Data provided:
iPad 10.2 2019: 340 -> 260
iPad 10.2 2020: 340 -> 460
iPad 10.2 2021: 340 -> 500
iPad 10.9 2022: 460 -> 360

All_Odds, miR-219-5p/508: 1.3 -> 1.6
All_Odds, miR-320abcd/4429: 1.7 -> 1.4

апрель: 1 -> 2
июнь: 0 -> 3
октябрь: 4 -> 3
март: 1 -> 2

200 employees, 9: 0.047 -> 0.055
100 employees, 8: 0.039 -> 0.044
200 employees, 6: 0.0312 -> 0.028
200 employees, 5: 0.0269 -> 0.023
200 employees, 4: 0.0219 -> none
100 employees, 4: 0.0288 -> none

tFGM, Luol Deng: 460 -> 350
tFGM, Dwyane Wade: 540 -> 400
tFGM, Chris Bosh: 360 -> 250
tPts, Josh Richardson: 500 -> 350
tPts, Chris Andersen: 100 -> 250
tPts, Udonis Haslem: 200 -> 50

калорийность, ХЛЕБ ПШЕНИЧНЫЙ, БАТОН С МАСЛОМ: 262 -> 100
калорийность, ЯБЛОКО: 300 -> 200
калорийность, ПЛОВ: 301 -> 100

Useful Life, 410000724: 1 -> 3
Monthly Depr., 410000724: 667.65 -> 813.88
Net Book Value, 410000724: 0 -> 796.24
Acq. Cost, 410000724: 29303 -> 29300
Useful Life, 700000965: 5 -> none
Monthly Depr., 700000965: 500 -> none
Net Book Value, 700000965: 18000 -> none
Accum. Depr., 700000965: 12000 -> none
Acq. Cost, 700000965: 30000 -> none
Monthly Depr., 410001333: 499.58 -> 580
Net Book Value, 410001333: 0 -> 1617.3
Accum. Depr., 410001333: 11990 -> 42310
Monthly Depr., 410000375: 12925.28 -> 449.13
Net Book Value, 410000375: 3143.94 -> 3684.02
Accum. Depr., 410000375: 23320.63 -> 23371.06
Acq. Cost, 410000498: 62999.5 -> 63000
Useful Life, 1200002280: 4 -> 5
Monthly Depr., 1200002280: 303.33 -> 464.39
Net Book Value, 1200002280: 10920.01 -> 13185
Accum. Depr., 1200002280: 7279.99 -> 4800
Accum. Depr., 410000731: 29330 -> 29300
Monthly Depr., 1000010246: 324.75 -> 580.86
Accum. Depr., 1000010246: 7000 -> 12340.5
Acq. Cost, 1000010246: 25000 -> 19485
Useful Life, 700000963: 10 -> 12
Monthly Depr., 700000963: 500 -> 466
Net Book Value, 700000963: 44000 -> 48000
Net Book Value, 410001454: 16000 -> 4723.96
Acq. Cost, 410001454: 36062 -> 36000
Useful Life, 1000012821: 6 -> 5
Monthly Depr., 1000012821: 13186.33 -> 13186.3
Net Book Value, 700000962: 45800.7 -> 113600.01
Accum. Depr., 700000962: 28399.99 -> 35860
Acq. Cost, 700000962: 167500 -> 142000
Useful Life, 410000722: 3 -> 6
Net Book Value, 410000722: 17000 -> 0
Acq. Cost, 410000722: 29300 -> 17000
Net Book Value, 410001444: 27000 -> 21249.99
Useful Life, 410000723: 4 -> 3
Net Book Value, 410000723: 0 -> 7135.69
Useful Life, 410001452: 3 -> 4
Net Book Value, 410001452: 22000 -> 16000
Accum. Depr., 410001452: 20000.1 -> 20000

What to work on:
Top to bottom, transcribe every line above exactly.

Output for this exercise:
iPad 10.2 2019: 340 -> 260
iPad 10.2 2020: 340 -> 460
iPad 10.2 2021: 340 -> 500
iPad 10.9 2022: 460 -> 360

All_Odds, miR-219-5p/508: 1.3 -> 1.6
All_Odds, miR-320abcd/4429: 1.7 -> 1.4

апрель: 1 -> 2
июнь: 0 -> 3
октябрь: 4 -> 3
март: 1 -> 2

200 employees, 9: 0.047 -> 0.055
100 employees, 8: 0.039 -> 0.044
200 employees, 6: 0.0312 -> 0.028
200 employees, 5: 0.0269 -> 0.023
200 employees, 4: 0.0219 -> none
100 employees, 4: 0.0288 -> none

tFGM, Luol Deng: 460 -> 350
tFGM, Dwyane Wade: 540 -> 400
tFGM, Chris Bosh: 360 -> 250
tPts, Josh Richardson: 500 -> 350
tPts, Chris Andersen: 100 -> 250
tPts, Udonis Haslem: 200 -> 50

калорийность, ХЛЕБ ПШЕНИЧНЫЙ, БАТОН С МАСЛОМ: 262 -> 100
калорийность, ЯБЛОКО: 300 -> 200
калорийность, ПЛОВ: 301 -> 100

Useful Life, 410000724: 1 -> 3
Monthly Depr., 410000724: 667.65 -> 813.88
Net Book Value, 410000724: 0 -> 796.24
Acq. Cost, 410000724: 29303 -> 29300
Useful Life, 700000965: 5 -> none
Monthly Depr., 700000965: 500 -> none
Net Book Value, 700000965: 18000 -> none
Accum. Depr., 700000965: 12000 -> none
Acq. Cost, 700000965: 30000 -> none
Monthly Depr., 410001333: 499.58 -> 580
Net Book Value, 410001333: 0 -> 1617.3
Accum. Depr., 410001333: 11990 -> 42310
Monthly Depr., 410000375: 12925.28 -> 449.13
Net Book Value, 410000375: 3143.94 -> 3684.02
Accum. Depr., 410000375: 23320.63 -> 23371.06
Acq. Cost, 410000498: 62999.5 -> 63000
Useful Life, 1200002280: 4 -> 5
Monthly Depr., 1200002280: 303.33 -> 464.39
Net Book Value, 1200002280: 10920.01 -> 13185
Accum. Depr., 1200002280: 7279.99 -> 4800
Accum. Depr., 410000731: 29330 -> 29300
Monthly Depr., 1000010246: 324.75 -> 580.86
Accum. Depr., 1000010246: 7000 -> 12340.5
Acq. Cost, 1000010246: 25000 -> 19485
Useful Life, 700000963: 10 -> 12
Monthly Depr., 700000963: 500 -> 466
Net Book Value, 700000963: 44000 -> 48000
Net Book Value, 410001454: 16000 -> 4723.96
Acq. Cost, 410001454: 36062 -> 36000
Useful Life, 1000012821: 6 -> 5
Monthly Depr., 1000012821: 13186.33 -> 13186.3
Net Book Value, 700000962: 45800.7 -> 113600.01
Accum. Depr., 700000962: 28399.99 -> 35860
Acq. Cost, 700000962: 167500 -> 142000
Useful Life, 410000722: 3 -> 6
Net Book Value, 410000722: 17000 -> 0
Acq. Cost, 410000722: 29300 -> 17000
Net Book Value, 410001444: 27000 -> 21249.99
Useful Life, 410000723: 4 -> 3
Net Book Value, 410000723: 0 -> 7135.69
Useful Life, 410001452: 3 -> 4
Net Book Value, 410001452: 22000 -> 16000
Accum. Depr., 410001452: 20000.1 -> 20000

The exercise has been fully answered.